Chad’s President Mahamat Idriss Deby has declared a state of emergency over flooding that is affecting more than a million people in the country.
Floods are not uncommon during Chad’s rainy season, which usually runs from May to October in its southern regions. But this year, the rains came early and were the heaviest in decades.
“Starting now, a state of emergency will be instituted to better contain and manage this natural disaster,” said Deby in a televised address to the nation on Wednesday.
The flooding has affected 636 localities in 18 out of 23 provinces in the country, he added. The worst affected are the southern provinces of Mayo Kebbi Est, Logone Occidental, Tandjile, Moyen-Chari and Mandoul.
The floodwaters have “swallowed up more than 465,000 hectares [1.15 million acres] of fields and 19,000 heads of livestock,” Deby said.
N’Djamena, the capital, has not been spared either – hundreds of people there have fled their homes due to flooding in the last few days.
The government has put in place a response plan to provide shelter, food and sanitation, Deby said.

Chad has two main rivers, the Chari and Logone, which flow through its southern provinces and empty into Lake Chad, at the border area with Niger, Nigeria and Cameroon.
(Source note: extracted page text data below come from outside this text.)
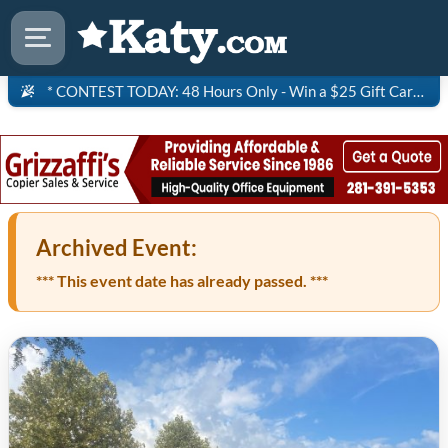
* CONTEST TODAY: 48 Hours Only - Win a $25 Gift Card to Saltgrass Steakhouse!
Archived Event:
*** This event date has already passed. ***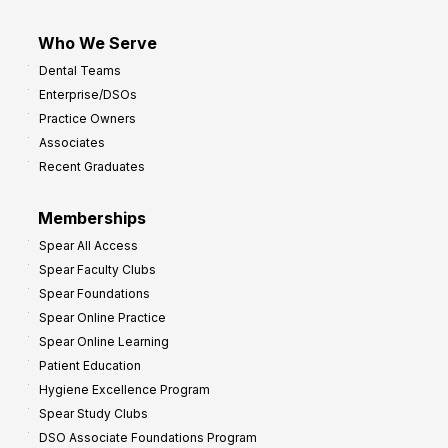
Who We Serve
Dental Teams
Enterprise/DSOs
Practice Owners
Associates
Recent Graduates
Memberships
Spear All Access
Spear Faculty Clubs
Spear Foundations
Spear Online Practice
Spear Online Learning
Patient Education
Hygiene Excellence Program
Spear Study Clubs
DSO Associate Foundations Program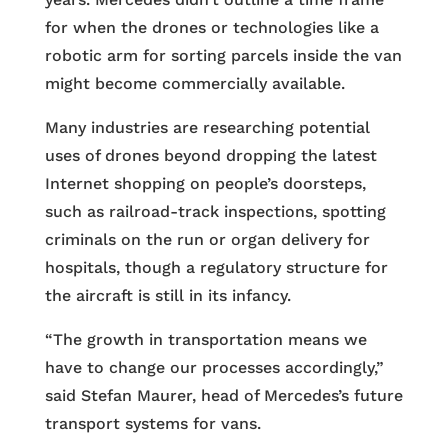
for when the drones or technologies like a
robotic arm for sorting parcels inside the van
might become commercially available.
Many industries are researching potential
uses of drones beyond dropping the latest
Internet shopping on people’s doorsteps,
such as railroad-track inspections, spotting
criminals on the run or organ delivery for
hospitals, though a regulatory structure for
the aircraft is still in its infancy.
“The growth in transportation means we
have to change our processes accordingly,”
said Stefan Maurer, head of Mercedes’s future
transport systems for vans.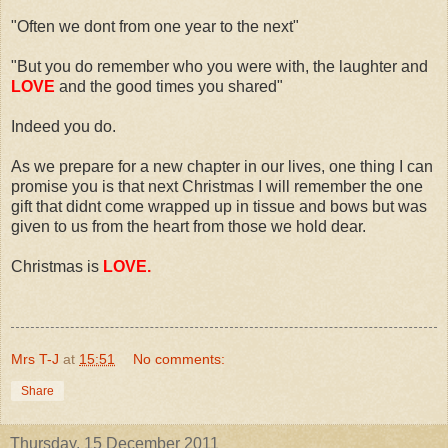
"Often we dont from one year to the next"
"But you do remember who you were with, the laughter and
LOVE
and the good times you shared"
Indeed you do.
As we prepare for a new chapter in our lives, one thing I can
promise you is that next Christmas I will remember the one
gift that didnt come wrapped up in tissue and bows but was
given to us from the heart from those we hold dear.
Christmas is
LOVE.
Mrs T-J
at
15:51
No comments:
Share
Thursday, 15 December 2011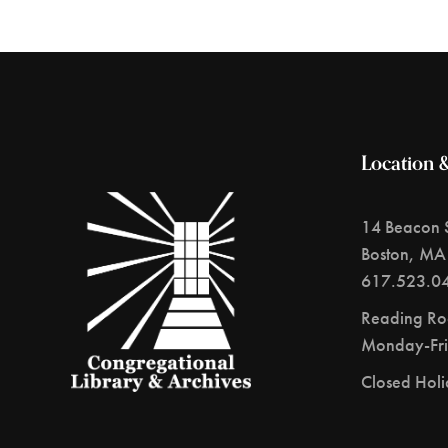
Location 
14 Beacon S
Boston, MA
617.523.0
Reading R
Monday-Fri
Closed Hol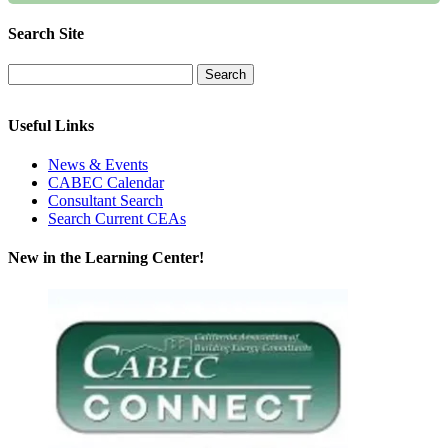
Search Site
Useful Links
News & Events
CABEC Calendar
Consultant Search
Search Current CEAs
New in the Learning Center!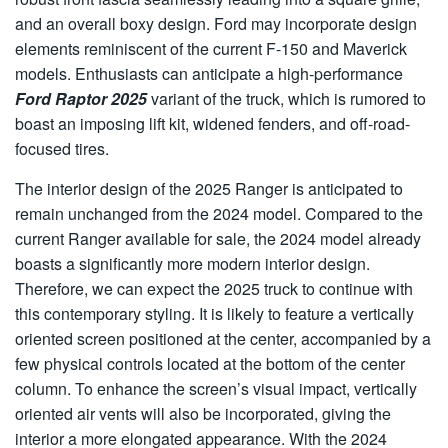
and an overall boxy design. Ford may incorporate design
elements reminiscent of the current F-150 and Maverick
models. Enthusiasts can anticipate a high-performance
Ford Raptor 2025
variant of the truck, which is rumored to
boast an imposing lift kit, widened fenders, and off-road-
focused tires.
The interior design of the 2025 Ranger is anticipated to
remain unchanged from the 2024 model. Compared to the
current Ranger available for sale, the 2024 model already
boasts a significantly more modern interior design.
Therefore, we can expect the 2025 truck to continue with
this contemporary styling. It is likely to feature a vertically
oriented screen positioned at the center, accompanied by a
few physical controls located at the bottom of the center
column. To enhance the screen’s visual impact, vertically
oriented air vents will also be incorporated, giving the
interior a more elongated appearance. With the 2024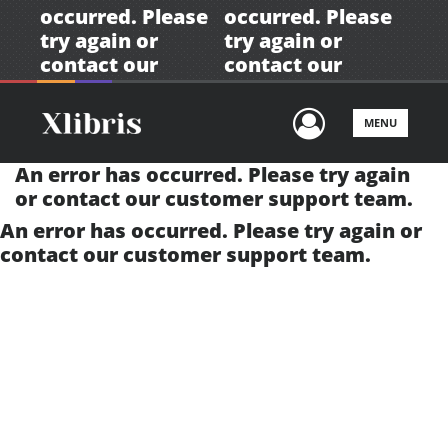
occurred. Please
occurred. Please
try again or
try again or
contact our
contact our
customer support
customer support
team.
team.
User Men
MENU
An error has occurred. Please try again
or contact our
customer support team.
An error has occurred. Please try again or
contact our
customer support team.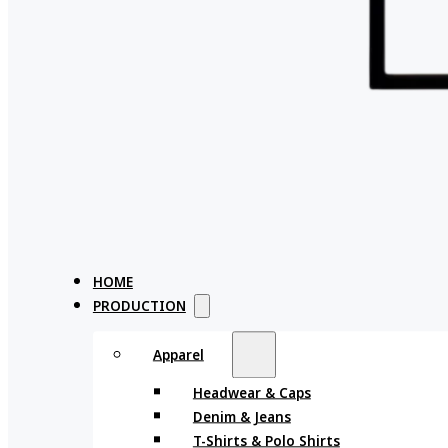
HOME
PRODUCTION
Apparel
Headwear & Caps
Denim & Jeans
T-Shirts & Polo Shirts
This year the lake was fed early on by other tributaries and its water level became higher than that of the two rivers, causing them to flow instead into surrounding towns and villages, said Hamid Abakar Souleymane, a hydrologist at Chad’s National Meteorological Agency.
“You will have noticed that all the countries which share Lake Chad are also flooded and the phenomenon will continue until the end of the year,” he said.
The United Nations says 5.5 million Chadians need “emergency humanitarian aid”, while the World Bank says 42 percent of the 16 million population lives in poverty.
“We have to provide shelter, basic necessities and health protection,” Deby said.